_Extract_
────────────────
Actually, metal is formed and wood is shaped.
The Eames chair begs to differ.
Let’s just be clear here: Every Morgan made has a steel chassis. Morgan uses wood for the frame atop the chassis to which the bodywork is mounted. Amazing cottage industry to be sure, but far too many self-professed “car guys” think that Morgan uses wood for the actual chassis, which it never has.
Wouldn’t it be hard to hang suspension components off of a wood frame anyway?
I can’t see that working since sometime around the Model T. Cars became just too heavy and we very rapidly moved away from leaf spring type suspensions up front.
Marcos made timber (plywood) monocoques, with steel reinforcing/load spreading at suspension pickups and so forth in the late 1960’s (before changing to a steel spaceframe) using the same construction techniques as boat building.
I have seen some early Brush vintage cars which had timber poles for the axles, they had chain driven wheels and coil spring suspension.
I wasn’t thinking of laminates and that when I wrote that. Laminates most definitely would have the strength and durability.
I don’t think that’s how morgan uses the wood though.
Right you are, thinking. I saw an episode of the British show Wheeler Dealers in which they replace the frame of an older Morgan with a brand new one. It was, of course, steel, just like the one it replaced. I have to admit that I labored for a long time under the misapprehension that their frames were wood because the car mags always made it sound that way.
────────────────
_Data excerpts_
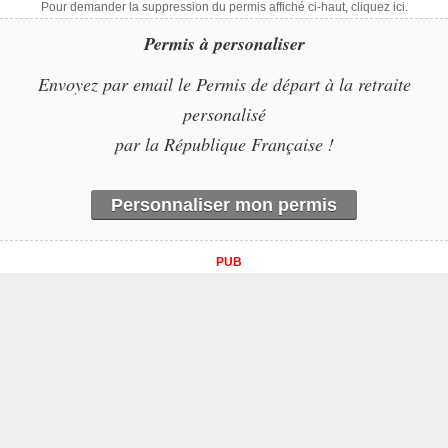
Pour demander la suppression du permis affiché ci-haut, cliquez ici.
Permis à personaliser
Envoyez par email le Permis de départ à la retraite
personalisé
par la République Française !
Personnaliser mon permis
PUB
────────────────
_Problem to work on_
In the comments on Morgan cars and wood, what material did Marcos use for its monocoques in the late 1960s?

_Answer area_
Timber, specifically plywood.